Problem statement: Without changing a single word, restate the entries below.

Entries provided:

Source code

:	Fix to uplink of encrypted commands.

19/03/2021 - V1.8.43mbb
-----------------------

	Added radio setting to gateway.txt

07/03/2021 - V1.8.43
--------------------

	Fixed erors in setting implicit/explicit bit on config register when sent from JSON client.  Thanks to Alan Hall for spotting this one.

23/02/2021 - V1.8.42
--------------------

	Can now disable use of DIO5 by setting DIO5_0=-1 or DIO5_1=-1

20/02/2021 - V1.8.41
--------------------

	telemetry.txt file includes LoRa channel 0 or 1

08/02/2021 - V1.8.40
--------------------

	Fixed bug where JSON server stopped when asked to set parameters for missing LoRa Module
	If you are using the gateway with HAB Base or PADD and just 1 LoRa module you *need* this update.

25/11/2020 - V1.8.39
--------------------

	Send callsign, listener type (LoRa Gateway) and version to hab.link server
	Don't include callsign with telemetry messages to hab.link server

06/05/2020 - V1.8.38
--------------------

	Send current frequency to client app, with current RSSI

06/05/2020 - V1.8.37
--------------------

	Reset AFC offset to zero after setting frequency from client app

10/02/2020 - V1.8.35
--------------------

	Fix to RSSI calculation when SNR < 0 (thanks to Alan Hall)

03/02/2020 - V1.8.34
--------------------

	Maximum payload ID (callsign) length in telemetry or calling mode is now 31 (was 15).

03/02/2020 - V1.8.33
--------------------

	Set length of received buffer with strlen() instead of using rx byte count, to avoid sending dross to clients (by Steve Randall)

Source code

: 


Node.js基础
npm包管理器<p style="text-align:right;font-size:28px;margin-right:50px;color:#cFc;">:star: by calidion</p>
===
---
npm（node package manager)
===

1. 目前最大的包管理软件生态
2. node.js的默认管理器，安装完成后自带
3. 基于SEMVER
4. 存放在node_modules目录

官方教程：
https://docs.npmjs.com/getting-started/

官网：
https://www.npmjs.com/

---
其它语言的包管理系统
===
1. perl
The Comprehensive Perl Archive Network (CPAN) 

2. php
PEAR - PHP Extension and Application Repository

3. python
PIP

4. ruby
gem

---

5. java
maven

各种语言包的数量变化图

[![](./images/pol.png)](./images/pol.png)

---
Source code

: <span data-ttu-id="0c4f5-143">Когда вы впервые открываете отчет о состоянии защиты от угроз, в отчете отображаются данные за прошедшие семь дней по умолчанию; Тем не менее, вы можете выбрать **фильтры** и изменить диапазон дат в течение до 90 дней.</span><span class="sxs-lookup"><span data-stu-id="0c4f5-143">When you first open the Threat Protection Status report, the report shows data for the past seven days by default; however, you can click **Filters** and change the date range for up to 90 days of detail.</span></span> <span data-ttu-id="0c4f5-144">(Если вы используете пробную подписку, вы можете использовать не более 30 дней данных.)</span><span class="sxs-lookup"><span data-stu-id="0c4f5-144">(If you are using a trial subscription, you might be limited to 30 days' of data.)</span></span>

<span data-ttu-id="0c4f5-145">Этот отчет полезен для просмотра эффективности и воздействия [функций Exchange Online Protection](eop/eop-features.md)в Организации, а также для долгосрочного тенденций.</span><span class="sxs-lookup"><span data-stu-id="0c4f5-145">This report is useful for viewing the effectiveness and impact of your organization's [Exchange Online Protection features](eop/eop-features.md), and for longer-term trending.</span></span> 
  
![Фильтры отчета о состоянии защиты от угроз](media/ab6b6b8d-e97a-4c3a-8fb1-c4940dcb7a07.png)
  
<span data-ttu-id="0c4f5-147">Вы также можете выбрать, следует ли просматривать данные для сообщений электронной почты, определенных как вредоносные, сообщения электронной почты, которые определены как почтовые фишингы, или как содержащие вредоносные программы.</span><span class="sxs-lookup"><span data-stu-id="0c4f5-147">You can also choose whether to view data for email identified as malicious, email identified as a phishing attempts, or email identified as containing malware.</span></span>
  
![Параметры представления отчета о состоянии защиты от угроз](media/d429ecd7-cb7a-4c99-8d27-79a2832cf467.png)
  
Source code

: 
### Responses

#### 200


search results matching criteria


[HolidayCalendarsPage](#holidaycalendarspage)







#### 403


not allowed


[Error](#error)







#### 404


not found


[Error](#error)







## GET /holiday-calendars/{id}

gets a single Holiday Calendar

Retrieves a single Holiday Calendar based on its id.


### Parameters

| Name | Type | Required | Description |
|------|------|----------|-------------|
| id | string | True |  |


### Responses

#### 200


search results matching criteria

Solution to this problem:
Source code

:	Fix to uplink of encrypted commands.

19/03/2021 - V1.8.43mbb
-----------------------

	Added radio setting to gateway.txt

07/03/2021 - V1.8.43
--------------------

	Fixed erors in setting implicit/explicit bit on config register when sent from JSON client.  Thanks to Alan Hall for spotting this one.

23/02/2021 - V1.8.42
--------------------

	Can now disable use of DIO5 by setting DIO5_0=-1 or DIO5_1=-1

20/02/2021 - V1.8.41
--------------------

	telemetry.txt file includes LoRa channel 0 or 1

08/02/2021 - V1.8.40
--------------------

	Fixed bug where JSON server stopped when asked to set parameters for missing LoRa Module
	If you are using the gateway with HAB Base or PADD and just 1 LoRa module you *need* this update.

25/11/2020 - V1.8.39
--------------------

	Send callsign, listener type (LoRa Gateway) and version to hab.link server
	Don't include callsign with telemetry messages to hab.link server

06/05/2020 - V1.8.38
--------------------

	Send current frequency to client app, with current RSSI

06/05/2020 - V1.8.37
--------------------

	Reset AFC offset to zero after setting frequency from client app

10/02/2020 - V1.8.35
--------------------

	Fix to RSSI calculation when SNR < 0 (thanks to Alan Hall)

03/02/2020 - V1.8.34
--------------------

	Maximum payload ID (callsign) length in telemetry or calling mode is now 31 (was 15).

03/02/2020 - V1.8.33
--------------------

	Set length of received buffer with strlen() instead of using rx byte count, to avoid sending dross to clients (by Steve Randall)

Source code

: 


Node.js基础
npm包管理器<p style="text-align:right;font-size:28px;margin-right:50px;color:#cFc;">:star: by calidion</p>
===
---
npm（node package manager)
===

1. 目前最大的包管理软件生态
2. node.js的默认管理器，安装完成后自带
3. 基于SEMVER
4. 存放在node_modules目录

官方教程：
https://docs.npmjs.com/getting-started/

官网：
https://www.npmjs.com/

---
其它语言的包管理系统
===
1. perl
The Comprehensive Perl Archive Network (CPAN) 

2. php
PEAR - PHP Extension and Application Repository

3. python
PIP

4. ruby
gem

---

5. java
maven

各种语言包的数量变化图

[![](./images/pol.png)](./images/pol.png)

---
Source code

: <span data-ttu-id="0c4f5-143">Когда вы впервые открываете отчет о состоянии защиты от угроз, в отчете отображаются данные за прошедшие семь дней по умолчанию; Тем не менее, вы можете выбрать **фильтры** и изменить диапазон дат в течение до 90 дней.</span><span class="sxs-lookup"><span data-stu-id="0c4f5-143">When you first open the Threat Protection Status report, the report shows data for the past seven days by default; however, you can click **Filters** and change the date range for up to 90 days of detail.</span></span> <span data-ttu-id="0c4f5-144">(Если вы используете пробную подписку, вы можете использовать не более 30 дней данных.)</span><span class="sxs-lookup"><span data-stu-id="0c4f5-144">(If you are using a trial subscription, you might be limited to 30 days' of data.)</span></span>

<span data-ttu-id="0c4f5-145">Этот отчет полезен для просмотра эффективности и воздействия [функций Exchange Online Protection](eop/eop-features.md)в Организации, а также для долгосрочного тенденций.</span><span class="sxs-lookup"><span data-stu-id="0c4f5-145">This report is useful for viewing the effectiveness and impact of your organization's [Exchange Online Protection features](eop/eop-features.md), and for longer-term trending.</span></span> 
  
![Фильтры отчета о состоянии защиты от угроз](media/ab6b6b8d-e97a-4c3a-8fb1-c4940dcb7a07.png)
  
<span data-ttu-id="0c4f5-147">Вы также можете выбрать, следует ли просматривать данные для сообщений электронной почты, определенных как вредоносные, сообщения электронной почты, которые определены как почтовые фишингы, или как содержащие вредоносные программы.</span><span class="sxs-lookup"><span data-stu-id="0c4f5-147">You can also choose whether to view data for email identified as malicious, email identified as a phishing attempts, or email identified as containing malware.</span></span>
  
![Параметры представления отчета о состоянии защиты от угроз](media/d429ecd7-cb7a-4c99-8d27-79a2832cf467.png)
  
Source code

: 
### Responses

#### 200


search results matching criteria


[HolidayCalendarsPage](#holidaycalendarspage)







#### 403


not allowed


[Error](#error)







#### 404


not found


[Error](#error)







## GET /holiday-calendars/{id}

gets a single Holiday Calendar

Retrieves a single Holiday Calendar based on its id.


### Parameters

| Name | Type | Required | Description |
|------|------|----------|-------------|
| id | string | True |  |


### Responses

#### 200


search results matching criteria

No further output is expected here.